What Happens When You Take the Not Out of I Can't Believe?
This thing happens at least once every Flourish class with Pam Cordano and other adoptees that reminds me of what Emily Dickinson said happened when she read a good poem: she felt as if the top of her head were taken off. With Pam and these beloved people, I regularly feel as though the top of my head blows off.
The first time it happened was when Pam and I did our initial adoptee retreat in Berkeley, and Pam asked the group of ten participants to raise their hand if they were adopted. Looking around the room and seeing that everyone had a hand in the air made something happen to the cells of my body: they started to reorganize themselves around the notion of belonging. I was with my people, and my body hungrily soaked up the resonance.
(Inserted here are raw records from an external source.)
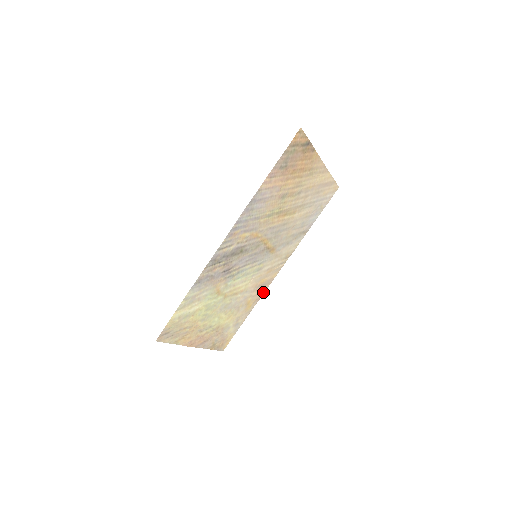
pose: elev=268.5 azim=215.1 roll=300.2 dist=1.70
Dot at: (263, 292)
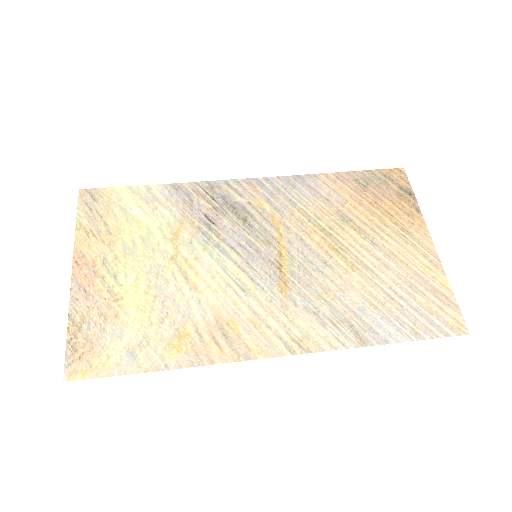
Dot at: (217, 360)
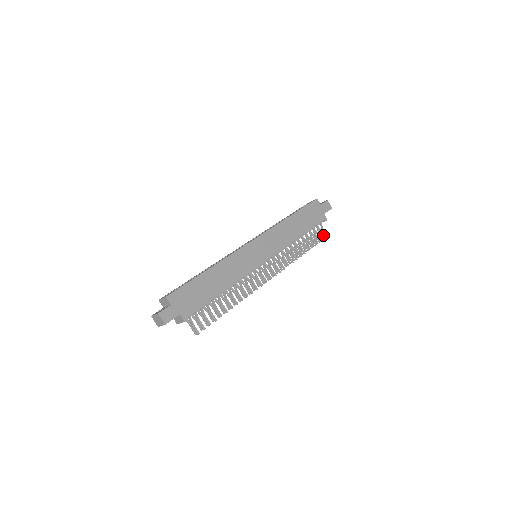
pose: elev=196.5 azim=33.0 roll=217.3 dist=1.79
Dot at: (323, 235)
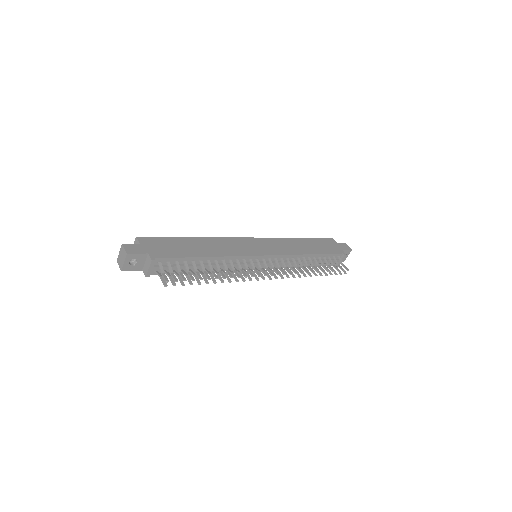
Dot at: (344, 271)
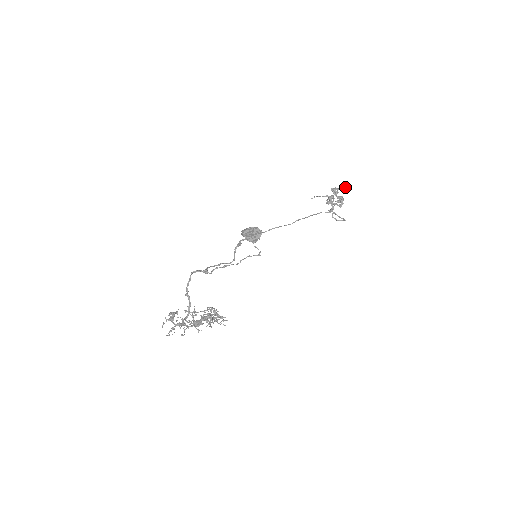
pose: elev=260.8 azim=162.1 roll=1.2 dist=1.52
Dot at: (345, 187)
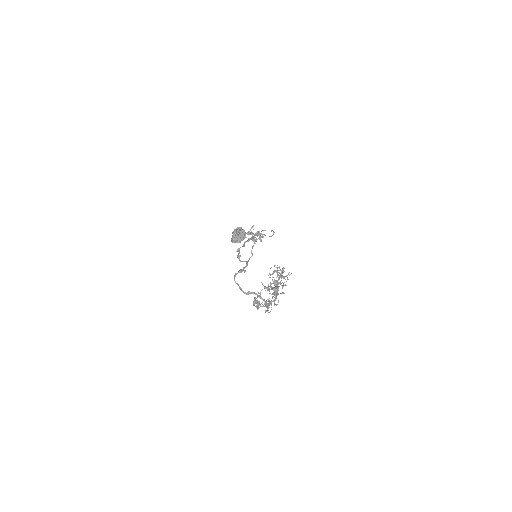
Dot at: (252, 226)
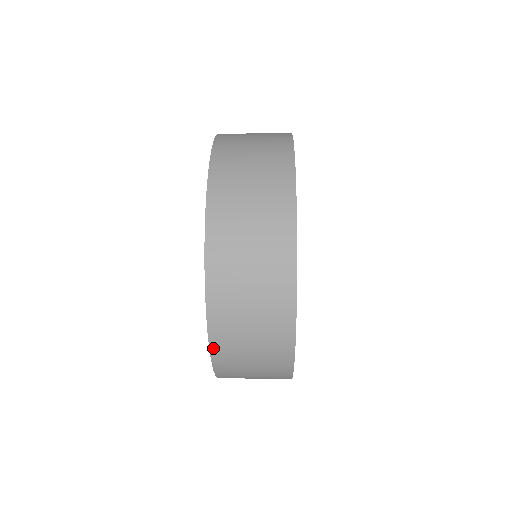
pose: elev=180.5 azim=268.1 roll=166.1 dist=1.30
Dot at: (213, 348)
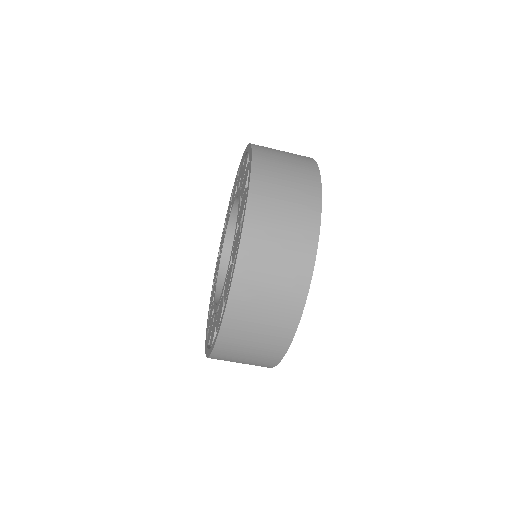
Dot at: (254, 171)
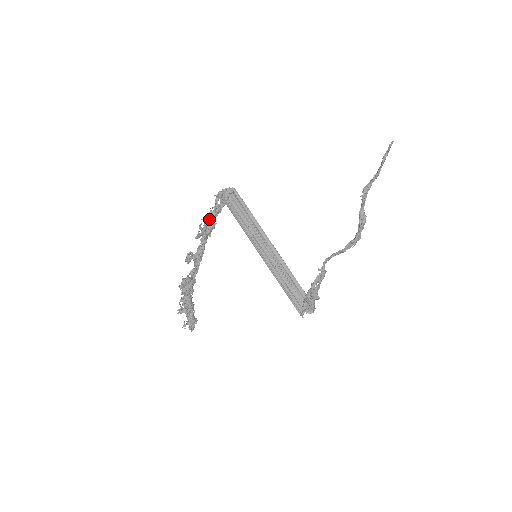
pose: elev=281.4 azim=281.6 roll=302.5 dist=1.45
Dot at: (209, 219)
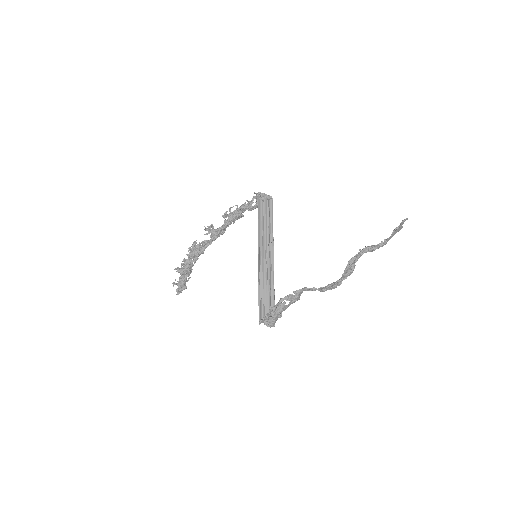
Dot at: occluded
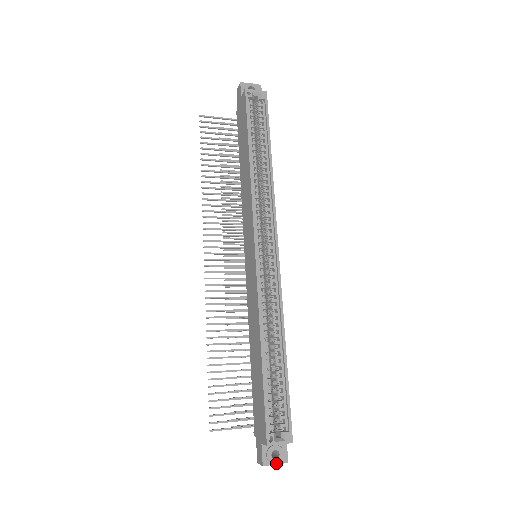
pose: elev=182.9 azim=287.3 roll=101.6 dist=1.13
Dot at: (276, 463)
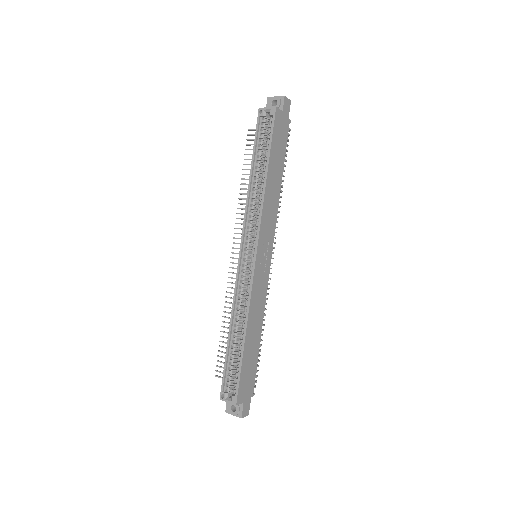
Dot at: (233, 414)
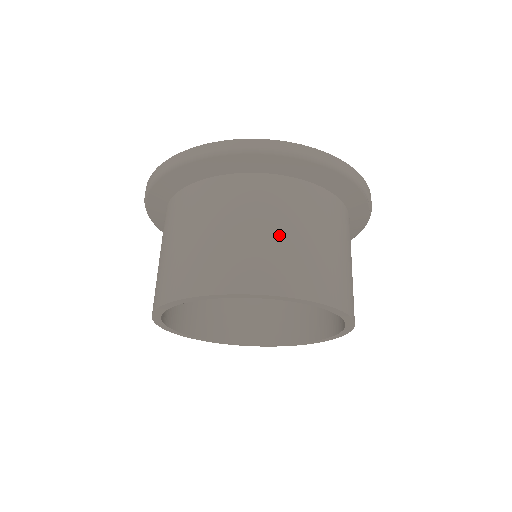
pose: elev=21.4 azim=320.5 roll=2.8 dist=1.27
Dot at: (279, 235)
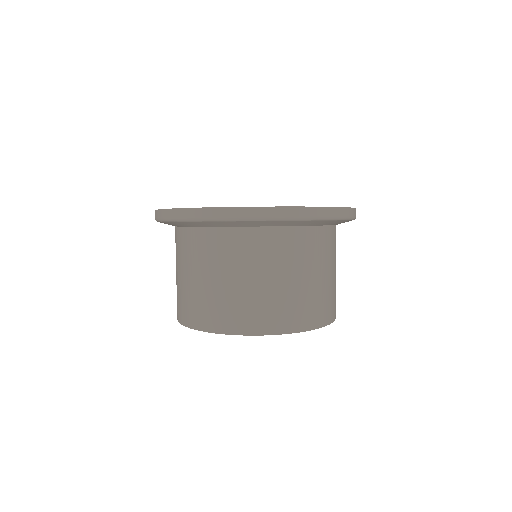
Dot at: (333, 277)
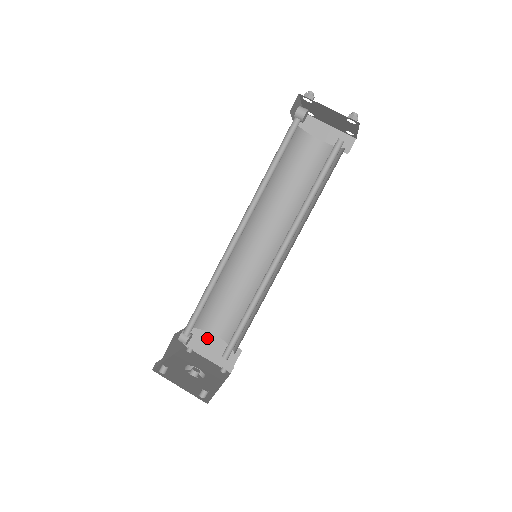
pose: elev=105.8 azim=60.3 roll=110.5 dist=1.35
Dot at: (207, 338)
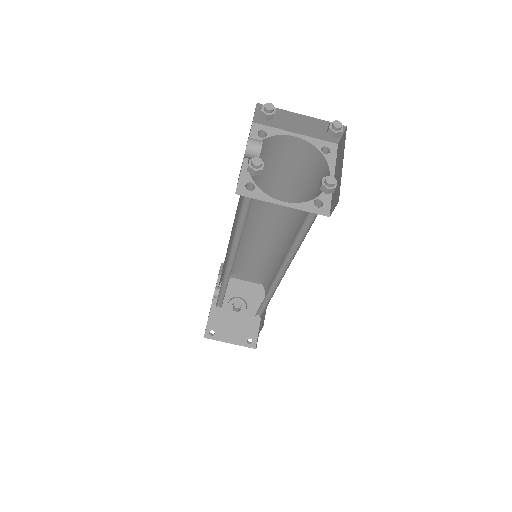
Dot at: occluded
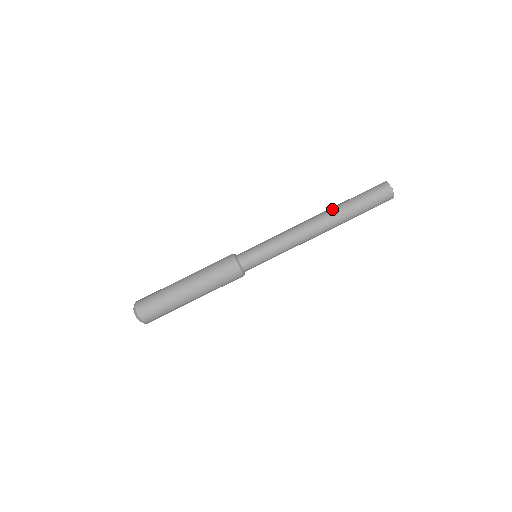
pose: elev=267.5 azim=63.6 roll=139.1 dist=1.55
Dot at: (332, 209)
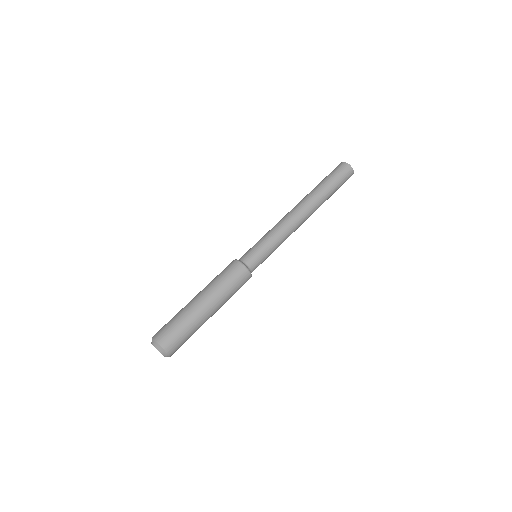
Dot at: (309, 195)
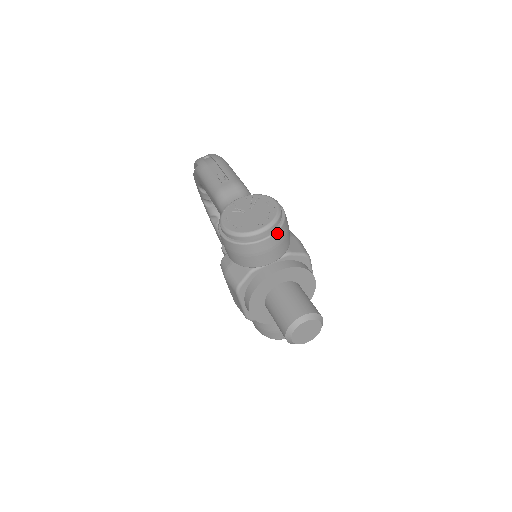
One of my favorite things is when a door opens in my mind when before there was what felt like a wall or confusion. Oh, the space! Oh, the reframes! Oh, the freedom of clear thinking! The door that opened when all the other adoptee hands went up was It’s not me: it’s adoption.
It’s not my fault.
I’m not my fault.
I’m not wrong. I’m traumatized.
During class today, we were talking about coming out of the fog, and how we can cry for years and still not feel done with tears. We were talking about how we feel we should “be over” the trauma of losing our first mother, our first life, well before we’ve even waded knee-deep into all the repressed feelings. Someone said they could not believe all they had to feel since coming out of the fog. Someone said they could not believe all they had to endure as a person who’d been separated from their mother at birth. As a group we nodded in agreement.
Pam said her therapist Claude did this thing when she used to go into his office and say she could not believe something. He’d have her take out the not.
I thought about this: I can not believe how hard it is to be adopted.
I can believe how hard it is to be adopted.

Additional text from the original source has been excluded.